The relatively recent advancement in digital technologies has brought into economic practices all over the world a proliferation of methods of payment, from plastic cards and mobile money to digital walletsnd cryptocurrencies. Businesses together with consumers have started to have a vast number of methods of payment to choose from and a “lot of people [are] suddenly thinking about money, its future and how we pay for things — and how we may do so differently” (Maurer 2015, 4). The emergence of these new means of exchange complicates our understanding of money, because “the means of exchange [are] usually assumed to be the medium that facilitates consumption, and not … a consumable good in itself” (Maurer 2012, 590). The widening possibilities of payment thus challenge the traditional interpretation of money and bring about new questions, such as how shall we understand the way people choose which money to use?
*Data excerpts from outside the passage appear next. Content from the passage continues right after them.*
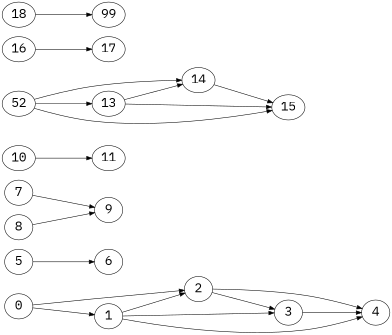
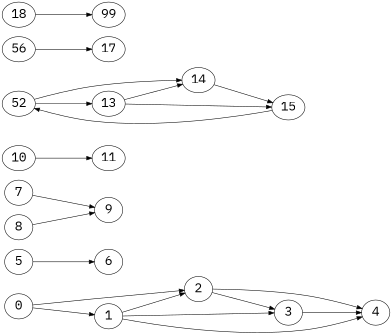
  digraph {
    fontname="IBM Plex Mono"
    fontsize=24
    nodesep=.25
    rankdir=LR
    ranksep=1.5
    node [fontname="IBM Plex Mono" fontsize=24]
    edge [fontname="IBM Plex Mono" fontsize=24]
    0
    1
    2
    3
    4
    5
    6
    7
    9
    8
    10
    11
    n13 [label=52]
    13
    14
    15
-   16
+   16 [label=56]
    17
    n19 [label=99]
    18
    0 -> 1
    0 -> 2
    1 -> 2
    1 -> 3
    1 -> 4
    2 -> 3
    2 -> 4
    3 -> 4
    5 -> 6
    7 -> 9
    8 -> 9
    10 -> 11
    n13 -> 13
    n13 -> 14
-   n13 -> 15
+   15 -> n13
    13 -> 14
    13 -> 15
    14 -> 15
    16 -> 17
    18 -> n19
  }
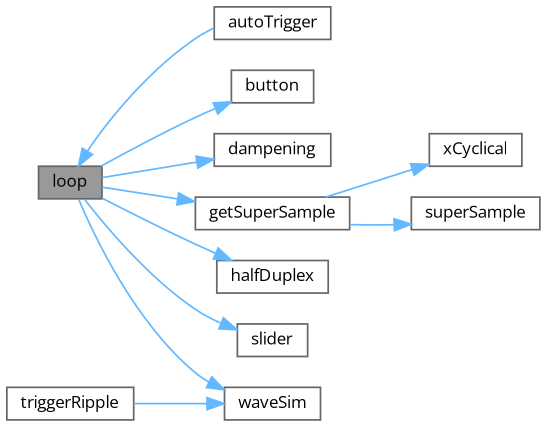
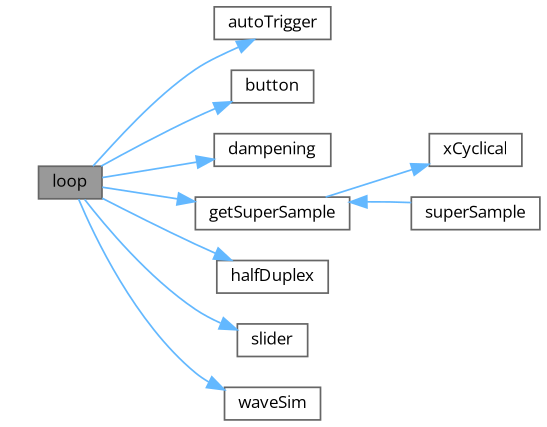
  digraph {
    fontname="Open Sans"
    rankdir=LR
    node [color=grey40 fillcolor=white fontname="Open Sans" fontsize=10 shape=box style=filled]
    edge [color=steelblue1 fontname="Open Sans" fontsize=10 labelfontname=Helvetica labelfontsize=10 style=solid]
    n1 [color=gray40 fillcolor=grey60 fontcolor=black height=0.2 label=loop width=0.4]
    n2 [height=0.2 label=autoTrigger width=0.4]
    n3 [height=0.2 label=button width=0.4]
    n4 [height=0.2 label=dampening width=0.4]
    n5 [height=0.2 label=getSuperSample width=0.4]
    n6 [height=0.2 label=halfDuplex width=0.4]
    n7 [height=0.2 label=slider width=0.4]
    n8 [height=0.2 label=waveSim width=0.4]
    n9 [height=0.2 label=xCyclical width=0.4]
    n10 [height=0.2 label=superSample width=0.4]
-   n11 [height=0.2 label=triggerRipple width=0.4]
-   n2 -> n1
+   n1 -> n2
    n1 -> n3
    n1 -> n4
    n1 -> n5
    n1 -> n6
    n1 -> n7
    n1 -> n8
    n5 -> n9
-   n5 -> n10
-   n11 -> n8
+   n10 -> n5
  }
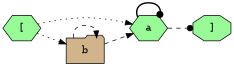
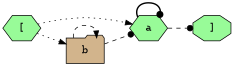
  digraph {
    rankdir=LR
    node [fillcolor=palegreen shape=hexagon style=filled]
    edge [arrowhead=normal style=dashed]
    n1 [label="["]
    n2 [label=a]
    n3 [fillcolor=tan label=b shape=folder]
    n4 [label="]" shape=octagon]
    n1 -> n2 [style=dotted]
    n1 -> n3 [style=dotted]
    n2 -> n2 [arrowhead=dot style=bold]
    n2 -> n4 [arrowhead=dot]
-   n3 -> n2
+   n3 -> n2 [arrowhead=dot]
    n3 -> n3
  }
In such a dynamic environment, the modern idea of universal money is not sufficient any longer. New modes of exchange result in novel and imaginative exchange practices, which deserve close attention. Different modes of payment continuously stress the different functions of money and, as such, further structure how these monies are consumed. The consumption of money can have considerable sociopolitical consequences because the field of monetary re/production has significantly widened and is no longer the exclusive domain of national states and international institutions. Numerous new players — ranging from individuals to transnational corporations — have started to appropriate money and redesign it towards their own ideological and economic ends.
I argue that the choice of various forms and functions of monies can be understood from the perspective of the anthropological theory of consumption as a practice of objectification and appropriation (see Miller 1987). Using the ethnographic example of a Czech and Slovak Bitcoin community, I describe how Bitcoin — a global decentralized cryptocurrency — can be understood as an alternative form of money consumption by appropriating money as a medium of exchange and storage of value from the sovereign domain of the state and its central regulators.
Through an ethnographic analysis of the exchange practices in the Czech and Slovak Bitcoin community, my research examines how various spheres of consumption emerge within the Bitcoin economy. These spheres have different orientations. One aims at reproducing the social order, the other is driven by personal gain. Specific conversions of value then allow consumers to navigate and dialectically transcend the gap between these respective spheres. This distinction correlates with other ethnographic accounts of distinct transactional orders, although the case of Bitcoin differs from these accounts at several crucial moments.
As a result, Bitcoin is argued to represent a form of socially situated appropriation of money from the monopoly of the state. Its goal is to exclude the state from economic transactions of spending and saving. Consequentially, the social order developed by Bitcoin is mainly negative, meaning that it provides freedom from the state’s economic control, but it does not provide a new socially organized alternative (at least not yet and/or not at this level of consumption).
In the future, we can expect further multiplication of money-forms — the recent trend towards cashless societies and Facebook’s announced Libra currency serve as just two examples — which will result in further differentiation of spheres of consumption and appropriation of money by various subjects, whether individuals, states, or corporations. What is certain is that we cannot speak of contemporary Western money and its circulation as a unicentric process anymore, but we must start to pay closer attention to its various designs and properties if we are to understand its current condition.
Maurer, Bill. 2012. “Mobile money: Communication, Consumption and Change in the Payments Space.” Journal of Development Studies 48(5): 589–604.
———. 2015. How Would You Like to Pay? How Technology is Changing the Future of Money. Durham, NC: Duke University Press.
Miller, Daniel. 1987. Material culture and mass consumption. Oxford: Basil Blackwell.